**SELECTED PASSAGE:**
Kevin Adams on Just as Jesus’ Baptism Launched His Public Ministry, Our Own Baptisms Ordinate Us to a Life of Humble Obedience and Costly Service.

All four Gospels tell the story of Jesus’ baptism, as if every reader needs to hear it. Jesus’ cousin John, outfitted in a garment made of camel’s hair and a rustic leather belt, has set up camp in an unmarked wilderness to preach and prophesy. Everyone comes out to listen: the pious and the profane. The bankrupt and the ruined. The broken and the eccentric. Religious misfits and spiritual castoffs. All get a dose of John’s caustic threats and stern warnings. Each hears the message of impending judgment. Many confess and are baptized, one repentant sinner after another. And then Jesus, the Messiah, gets in line as if he’s in a Costco checkout.

Each Gospel offers its own angle on the story. Mark starts his Gospel with it, skipping Christmas as incidental and quickly launching into Jesus’ ministry. Luke copies much of Mark’s detail, following the gist of his telling but refusing to mention the involvement of the eccentric cousin. John emphasizes the Spirit lingering on Jesus like a dove, avoiding any awkward mention of an actual baptism.

**TASK LIST:**
**a.** Answer these questions about the passage on Jesus' baptism:
(i) What is John's garment made of?
(ii) Which Gospel starts with the baptism story?
(iii) In John's Gospel, what is the Spirit lingering on Jesus likened to?
**b.** Extend the passage on Jesus' baptism, picking up right after its last sentence.
The records that follow have nothing to do with the text on Jesus' baptism.

**SOURCE MATERIAL:**
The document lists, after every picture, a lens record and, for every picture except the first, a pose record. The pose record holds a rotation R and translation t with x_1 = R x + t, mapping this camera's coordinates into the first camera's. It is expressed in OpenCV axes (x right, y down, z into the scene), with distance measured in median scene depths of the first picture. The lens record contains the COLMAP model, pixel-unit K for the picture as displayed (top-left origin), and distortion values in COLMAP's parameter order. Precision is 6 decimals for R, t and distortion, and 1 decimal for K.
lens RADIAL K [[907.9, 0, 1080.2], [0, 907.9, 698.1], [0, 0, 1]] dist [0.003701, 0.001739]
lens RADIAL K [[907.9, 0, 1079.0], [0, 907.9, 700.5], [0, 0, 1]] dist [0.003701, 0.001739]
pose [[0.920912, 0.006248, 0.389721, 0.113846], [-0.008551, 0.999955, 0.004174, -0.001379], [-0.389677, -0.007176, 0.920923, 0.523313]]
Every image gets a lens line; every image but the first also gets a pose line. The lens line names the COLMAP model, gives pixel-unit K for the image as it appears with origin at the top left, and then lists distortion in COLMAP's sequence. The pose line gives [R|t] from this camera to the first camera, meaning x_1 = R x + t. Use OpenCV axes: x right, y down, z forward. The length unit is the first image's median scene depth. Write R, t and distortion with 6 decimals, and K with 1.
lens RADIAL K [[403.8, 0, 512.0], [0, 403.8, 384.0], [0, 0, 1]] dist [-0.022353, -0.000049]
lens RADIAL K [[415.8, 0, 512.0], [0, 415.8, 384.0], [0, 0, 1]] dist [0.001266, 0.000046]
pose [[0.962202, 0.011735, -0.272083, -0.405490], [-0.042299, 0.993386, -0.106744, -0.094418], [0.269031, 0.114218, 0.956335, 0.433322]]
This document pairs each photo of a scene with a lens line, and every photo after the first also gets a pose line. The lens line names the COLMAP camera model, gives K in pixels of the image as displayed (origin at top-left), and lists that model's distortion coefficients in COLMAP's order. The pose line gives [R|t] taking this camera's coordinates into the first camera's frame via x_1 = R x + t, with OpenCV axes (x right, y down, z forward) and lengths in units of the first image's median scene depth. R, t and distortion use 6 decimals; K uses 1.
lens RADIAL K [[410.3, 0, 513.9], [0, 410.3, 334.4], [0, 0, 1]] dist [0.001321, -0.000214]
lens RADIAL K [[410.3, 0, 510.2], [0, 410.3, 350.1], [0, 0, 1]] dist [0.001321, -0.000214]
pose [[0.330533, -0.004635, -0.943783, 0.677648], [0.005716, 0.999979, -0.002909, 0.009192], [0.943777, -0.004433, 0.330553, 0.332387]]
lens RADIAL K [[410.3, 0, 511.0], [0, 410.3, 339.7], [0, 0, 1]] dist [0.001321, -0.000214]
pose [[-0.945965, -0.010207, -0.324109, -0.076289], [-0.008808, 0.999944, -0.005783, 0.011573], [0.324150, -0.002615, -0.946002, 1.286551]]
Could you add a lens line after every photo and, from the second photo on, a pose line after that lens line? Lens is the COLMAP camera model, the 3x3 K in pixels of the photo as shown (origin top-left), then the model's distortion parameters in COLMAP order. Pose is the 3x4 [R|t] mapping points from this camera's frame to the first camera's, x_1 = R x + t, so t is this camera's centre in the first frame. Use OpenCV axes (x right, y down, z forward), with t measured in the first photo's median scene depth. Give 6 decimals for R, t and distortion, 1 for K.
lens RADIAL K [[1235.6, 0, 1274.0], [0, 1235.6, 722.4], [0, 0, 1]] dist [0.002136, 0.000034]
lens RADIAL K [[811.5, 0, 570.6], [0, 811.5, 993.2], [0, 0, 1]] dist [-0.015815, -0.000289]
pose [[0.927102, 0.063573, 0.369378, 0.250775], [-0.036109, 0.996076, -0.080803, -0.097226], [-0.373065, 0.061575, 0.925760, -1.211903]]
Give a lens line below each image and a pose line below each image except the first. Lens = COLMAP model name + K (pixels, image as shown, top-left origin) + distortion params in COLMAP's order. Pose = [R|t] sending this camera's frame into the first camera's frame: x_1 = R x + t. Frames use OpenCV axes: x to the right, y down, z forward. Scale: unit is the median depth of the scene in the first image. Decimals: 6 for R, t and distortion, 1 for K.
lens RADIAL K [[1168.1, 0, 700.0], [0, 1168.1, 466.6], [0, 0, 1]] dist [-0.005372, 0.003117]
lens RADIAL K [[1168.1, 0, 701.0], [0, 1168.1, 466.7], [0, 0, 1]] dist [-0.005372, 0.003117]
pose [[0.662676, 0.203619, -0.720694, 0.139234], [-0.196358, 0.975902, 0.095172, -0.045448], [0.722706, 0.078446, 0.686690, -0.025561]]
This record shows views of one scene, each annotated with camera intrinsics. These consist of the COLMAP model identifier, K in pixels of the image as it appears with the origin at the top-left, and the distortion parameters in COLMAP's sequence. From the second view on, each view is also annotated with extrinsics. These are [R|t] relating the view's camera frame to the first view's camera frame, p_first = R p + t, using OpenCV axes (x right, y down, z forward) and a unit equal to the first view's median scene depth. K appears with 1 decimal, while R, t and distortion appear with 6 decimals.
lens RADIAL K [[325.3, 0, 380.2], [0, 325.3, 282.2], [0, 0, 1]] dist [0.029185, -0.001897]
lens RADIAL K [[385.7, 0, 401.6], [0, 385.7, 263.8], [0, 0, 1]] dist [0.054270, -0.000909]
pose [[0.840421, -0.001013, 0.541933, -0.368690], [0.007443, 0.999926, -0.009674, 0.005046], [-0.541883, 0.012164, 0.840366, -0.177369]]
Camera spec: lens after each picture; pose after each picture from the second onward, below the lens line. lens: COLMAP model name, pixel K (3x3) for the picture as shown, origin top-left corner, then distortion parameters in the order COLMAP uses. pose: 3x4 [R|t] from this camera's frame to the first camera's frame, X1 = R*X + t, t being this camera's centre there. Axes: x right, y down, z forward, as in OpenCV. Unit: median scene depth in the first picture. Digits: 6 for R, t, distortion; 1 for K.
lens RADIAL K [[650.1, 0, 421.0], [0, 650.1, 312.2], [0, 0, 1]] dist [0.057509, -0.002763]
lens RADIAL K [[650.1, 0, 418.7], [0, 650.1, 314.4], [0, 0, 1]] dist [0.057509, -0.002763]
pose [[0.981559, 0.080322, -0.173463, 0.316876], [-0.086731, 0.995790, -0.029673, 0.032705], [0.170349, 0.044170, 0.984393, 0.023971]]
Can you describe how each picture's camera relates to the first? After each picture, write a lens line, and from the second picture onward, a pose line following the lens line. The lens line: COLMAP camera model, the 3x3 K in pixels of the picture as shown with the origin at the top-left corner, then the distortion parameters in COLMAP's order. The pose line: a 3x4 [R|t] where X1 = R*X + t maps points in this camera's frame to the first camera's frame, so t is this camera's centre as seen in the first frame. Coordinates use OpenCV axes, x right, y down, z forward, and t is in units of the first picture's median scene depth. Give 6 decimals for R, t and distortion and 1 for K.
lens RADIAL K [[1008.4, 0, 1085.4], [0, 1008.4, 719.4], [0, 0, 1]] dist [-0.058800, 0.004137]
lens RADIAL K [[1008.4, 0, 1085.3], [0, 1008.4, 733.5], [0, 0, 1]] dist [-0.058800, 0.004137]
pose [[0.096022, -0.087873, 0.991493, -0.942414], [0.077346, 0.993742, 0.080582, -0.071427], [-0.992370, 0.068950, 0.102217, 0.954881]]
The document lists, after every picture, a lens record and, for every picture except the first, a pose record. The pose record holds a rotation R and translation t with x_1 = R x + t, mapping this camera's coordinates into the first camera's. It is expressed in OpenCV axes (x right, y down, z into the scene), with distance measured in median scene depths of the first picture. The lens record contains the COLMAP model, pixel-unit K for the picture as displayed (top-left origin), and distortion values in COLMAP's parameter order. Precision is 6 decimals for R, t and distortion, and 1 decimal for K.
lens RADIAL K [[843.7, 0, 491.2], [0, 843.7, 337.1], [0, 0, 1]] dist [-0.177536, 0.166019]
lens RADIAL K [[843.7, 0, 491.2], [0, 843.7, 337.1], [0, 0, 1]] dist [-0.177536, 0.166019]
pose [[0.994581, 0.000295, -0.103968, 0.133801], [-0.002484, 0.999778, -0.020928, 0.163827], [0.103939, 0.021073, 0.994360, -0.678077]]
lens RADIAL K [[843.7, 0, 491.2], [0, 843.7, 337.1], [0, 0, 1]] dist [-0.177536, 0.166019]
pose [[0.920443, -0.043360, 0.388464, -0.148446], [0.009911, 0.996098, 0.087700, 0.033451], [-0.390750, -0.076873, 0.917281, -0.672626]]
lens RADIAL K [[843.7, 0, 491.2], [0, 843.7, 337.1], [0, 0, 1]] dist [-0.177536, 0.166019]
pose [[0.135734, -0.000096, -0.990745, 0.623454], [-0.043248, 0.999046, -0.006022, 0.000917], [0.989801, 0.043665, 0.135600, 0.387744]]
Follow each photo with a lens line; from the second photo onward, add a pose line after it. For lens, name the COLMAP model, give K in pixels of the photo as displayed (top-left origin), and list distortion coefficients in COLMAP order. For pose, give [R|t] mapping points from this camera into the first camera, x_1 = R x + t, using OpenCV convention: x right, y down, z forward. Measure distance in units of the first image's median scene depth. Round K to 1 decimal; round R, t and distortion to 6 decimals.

**RESPONSE LIST:**
**a.**
(i) Camel's hair
(ii) Mark
(iii) A dove

**b.**
The unique feature of Matthew’s version is the cousin conversation. John admires Jesus. He believes in Jesus. That’s exactly why he rebuts Jesus. He can’t stomach Jesus’ baptismal plan. Not one to hold back his opinions, John protests: Jesus shouldn’t be in the same line as the dreck of humanity. John’s baptismal liturgy is consistent: Repent, be baptized, live a new life. Why is Jesus in that line? What does he have to repent of?

The baptizer’s harsh, prophetic words can’t apply to the Savior. So he asserts that Jesus’ baptismal plans are backward. If one cousin is to baptize the other, Jesus should baptize him. The innocent should be the one baptizing, not the professional baptizer. “I need to be baptized by you,” John says, “and do you come to me?” (Matt. 3:14).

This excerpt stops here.